#### Text section:
*****

It’s not as bad as full on motion sickness for me but I do find the animations to be annoying eye candy I wish I could toggle off.
Astonishing table design
This is remarkable craftsmanship. I want one.
USA Today talks to Jony Ive and Craig Federighi
There are so many good pieces in this story. You just have to read the whole thing.
Typ.io: A catalog of web typography
Very cool.
USB condom
When you plug your smart phone into a USB cable, your device will try to pair with the device on the other end of the cable. If the only thing on the other end of the line is your personally owned USB charger, no worries. But if you plug into a public charging station or a stranger’s USB charger, you are opening yourself up to malware. The device on the other end can pair with your phone and cause all sorts of mischief.
The soon-to-be-released USB condom is a dongle that sits on the end of your USB cable and prevents data transfer, meaning you can safely charge your device without fear of contracting malware.
I like the idea of the device, though I think a better answer is a USB cable with a switch built in, to toggle between data and charge-only modes.
The nICE mug, a mug made completely out of ice
If you like your beverage to stay cold, this is a great solution. So clever.

*****

#### Data:

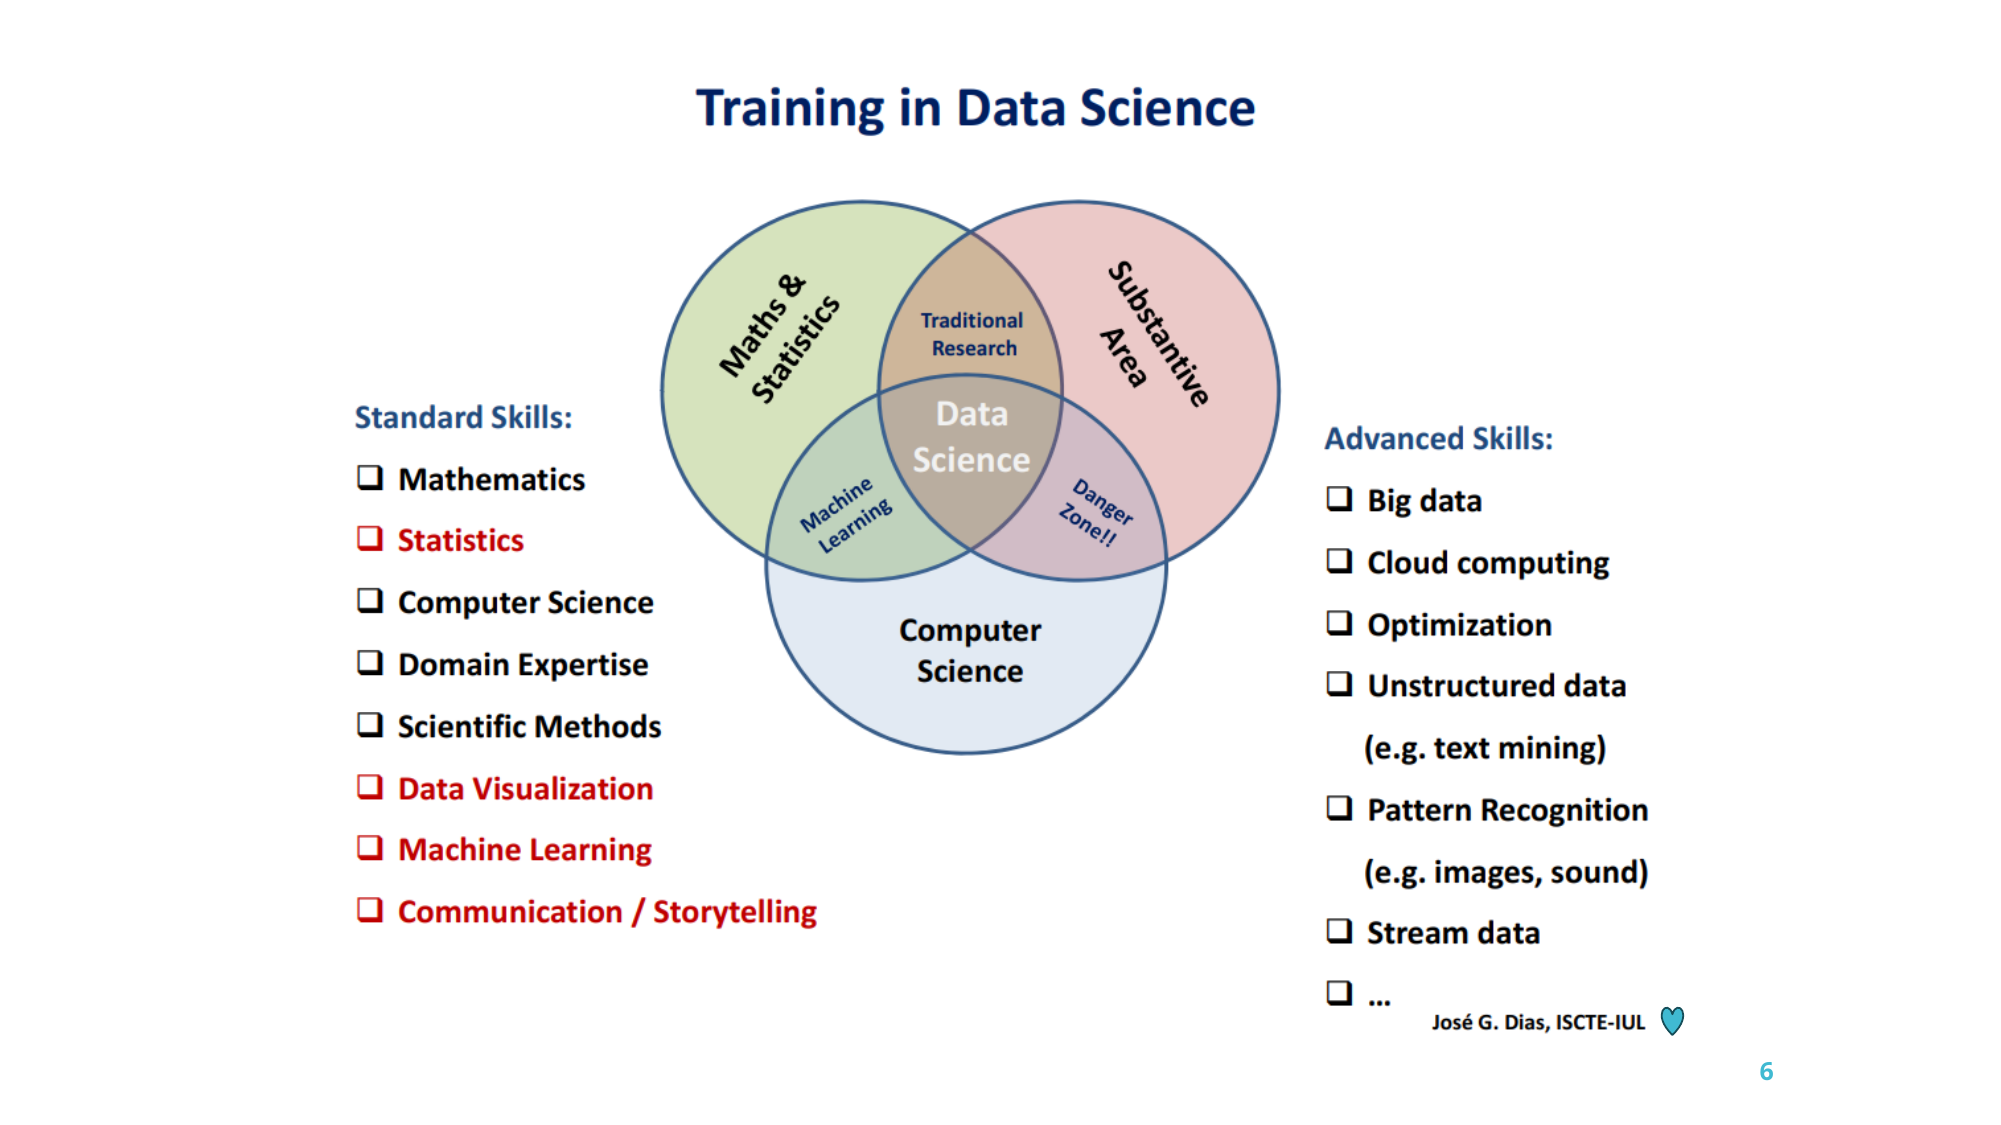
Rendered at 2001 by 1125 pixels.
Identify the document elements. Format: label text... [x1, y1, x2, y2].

picture [303, 29, 1697, 1056]
slide_number 3 [1744, 1042, 1996, 1103]
text_box [1661, 1007, 1684, 1035]
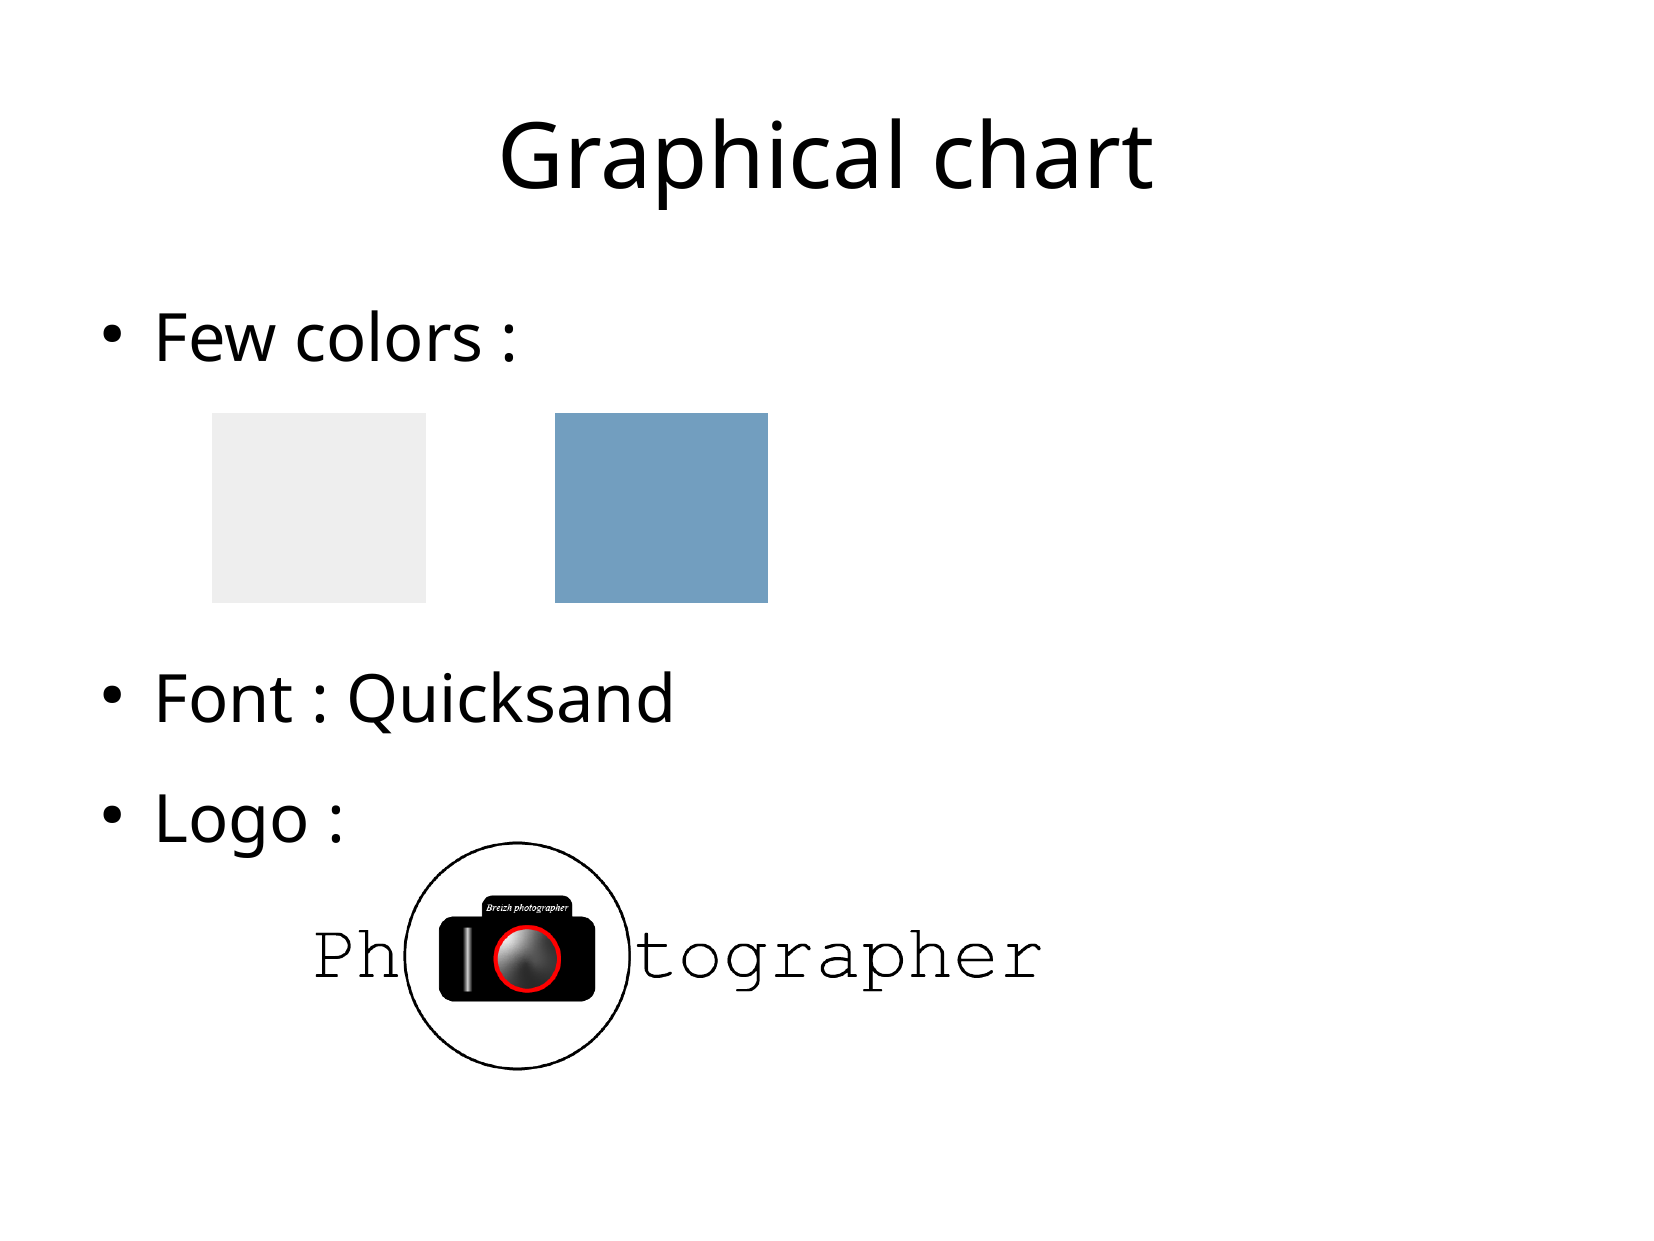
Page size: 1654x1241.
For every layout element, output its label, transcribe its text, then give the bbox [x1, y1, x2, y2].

picture [295, 838, 1063, 1074]
text_box [555, 413, 768, 603]
text_box [212, 413, 426, 603]
list Few colors : Font : Quicksand Logo : [82, 290, 1571, 1010]
title Graphical chart [82, 49, 1571, 257]
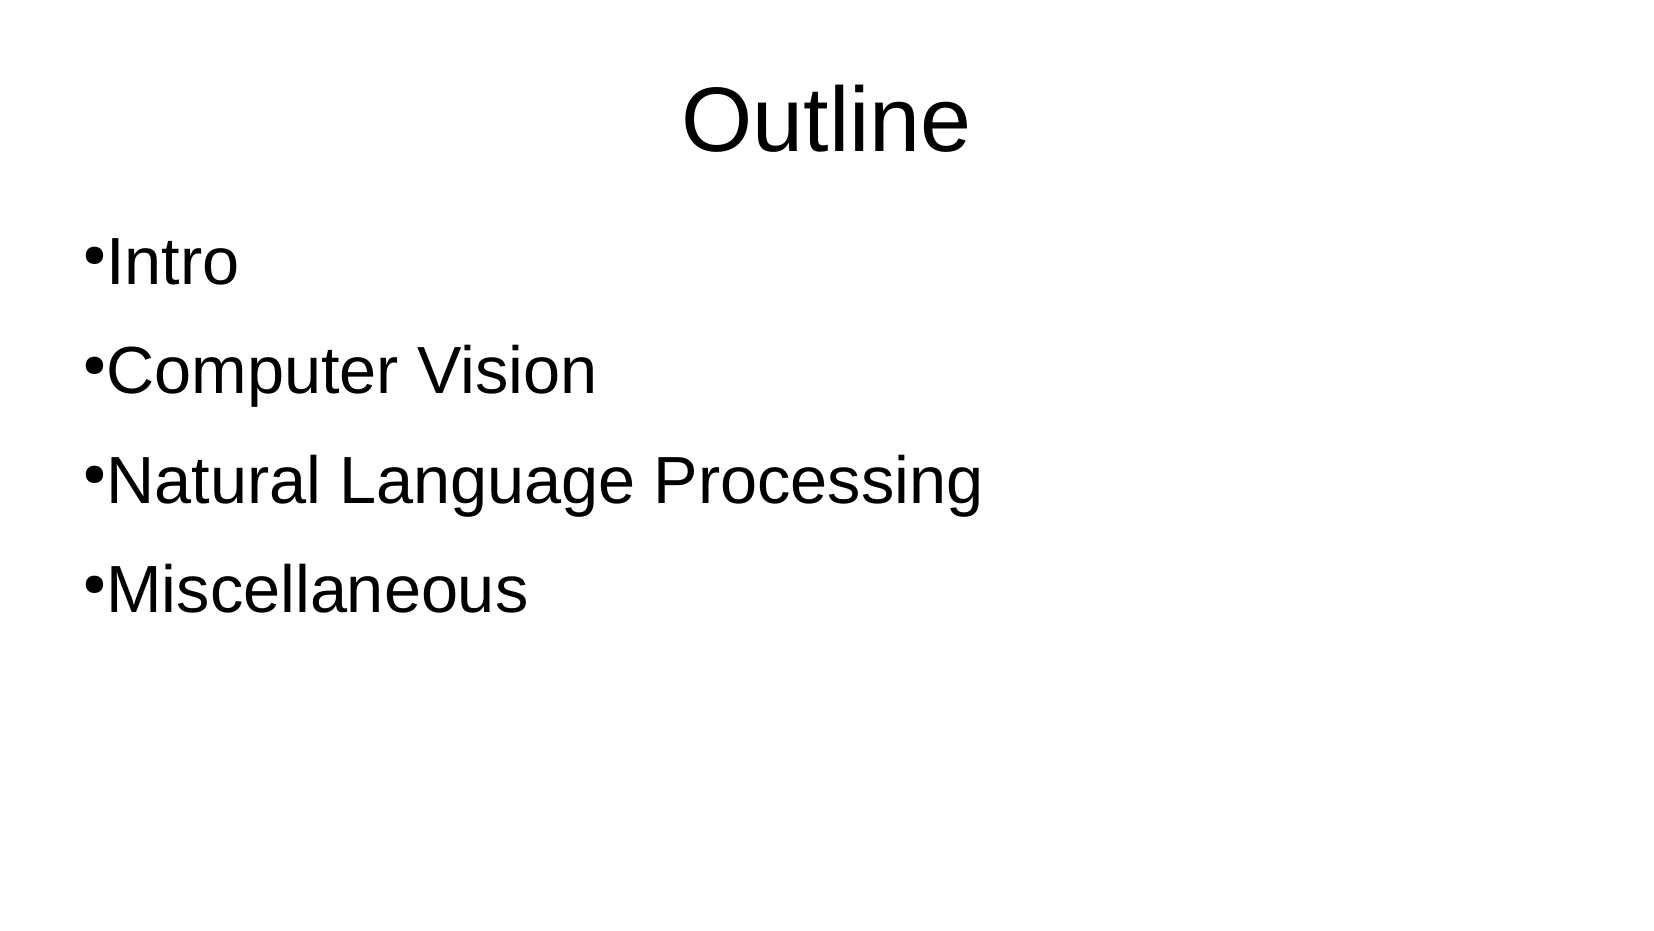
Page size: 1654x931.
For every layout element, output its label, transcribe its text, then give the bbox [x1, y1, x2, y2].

list Intro Computer Vision Natural Language Processing Miscellaneous [82, 217, 1571, 758]
title Outline [82, 37, 1571, 193]
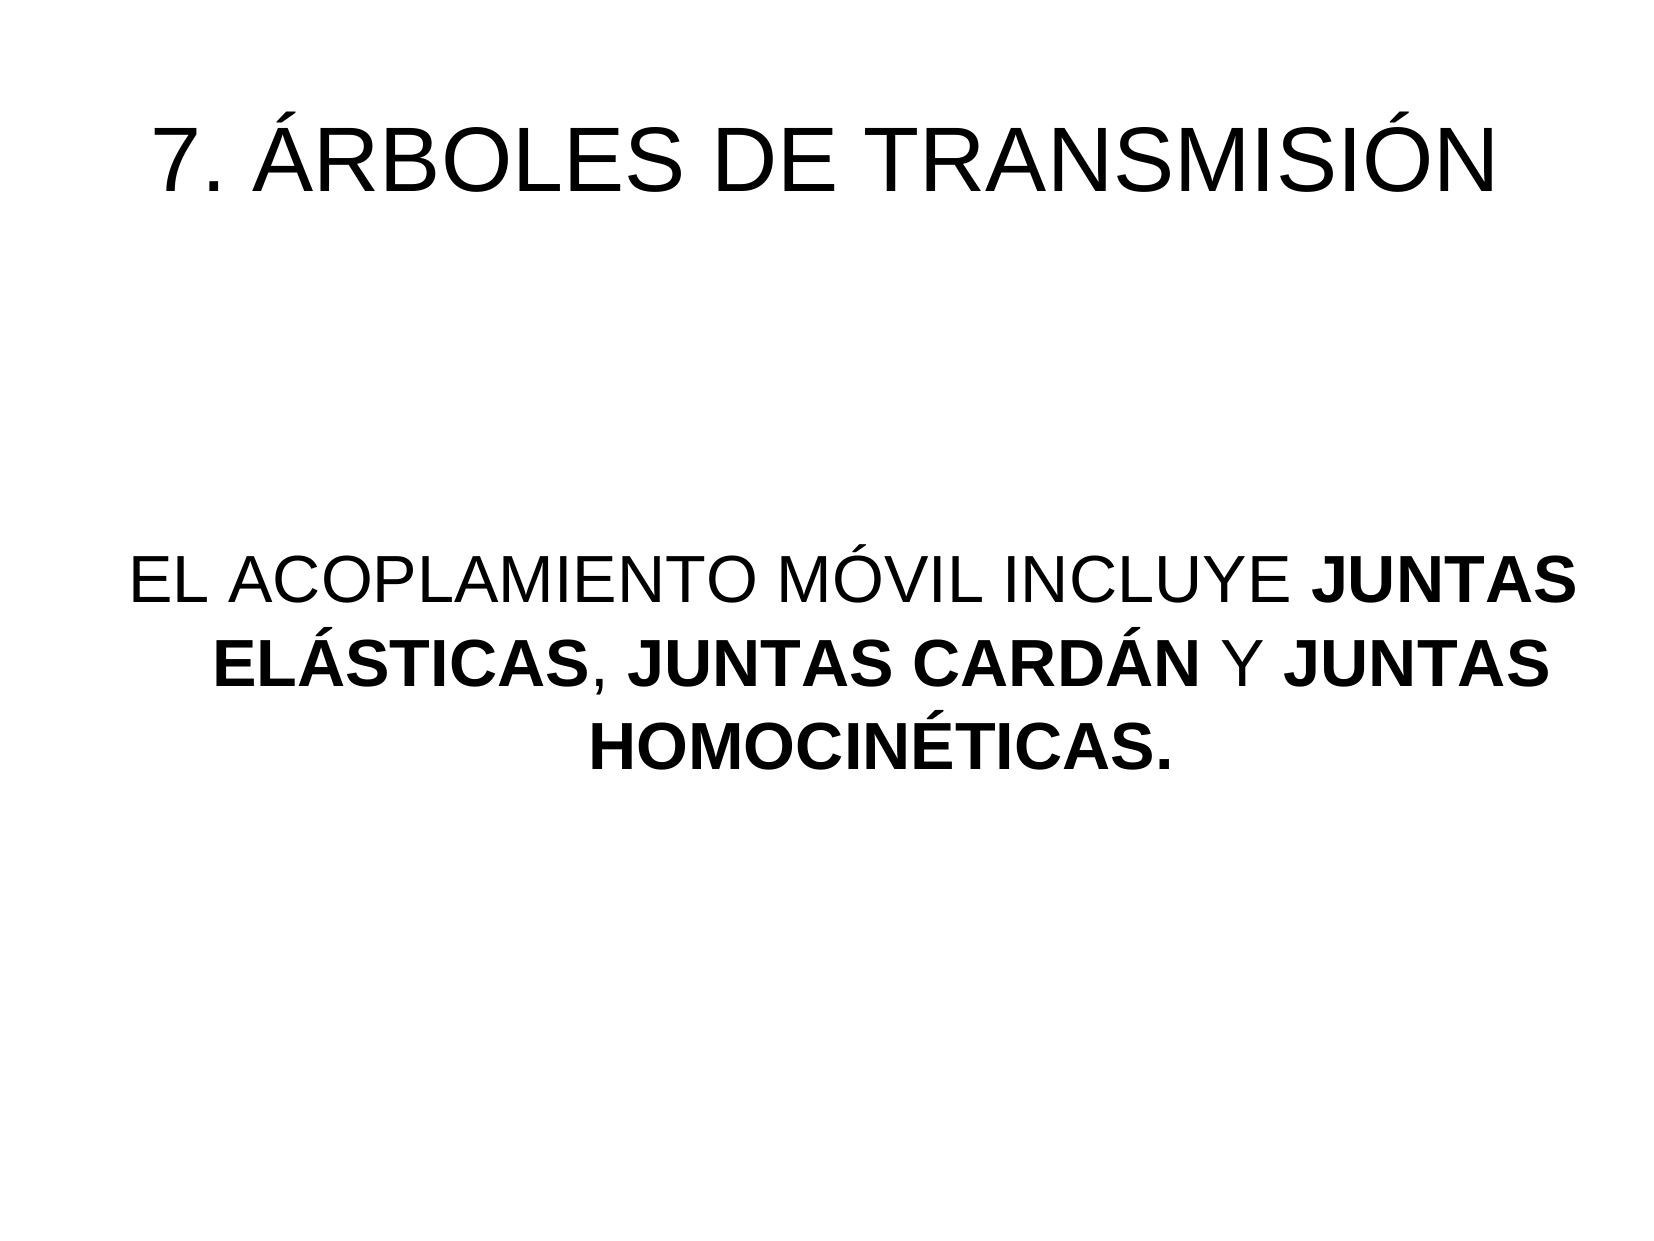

*****

#### Direction 1:
In the post, what is the nICE mug made of?
#### Direction 2:
Why, according to the post, is it risky to charge a phone at a public charging station or with a stranger's USB charger?
#### Direction 3:
How would the post's sentence "If you like your beverage to stay cold, this is a great solution." read in Spanish?

#### Final answer 1:
It is made completely out of ice.

#### Final answer 2:
When a phone is plugged into a USB cable, it tries to pair with the device on the other end. If that device is a public station or a stranger's charger, it can pair with the phone and cause all sorts of mischief, exposing the phone to malware.

#### Final answer 3:
Si te gusta que tu bebida se mantenga fría, esta es una gran solución.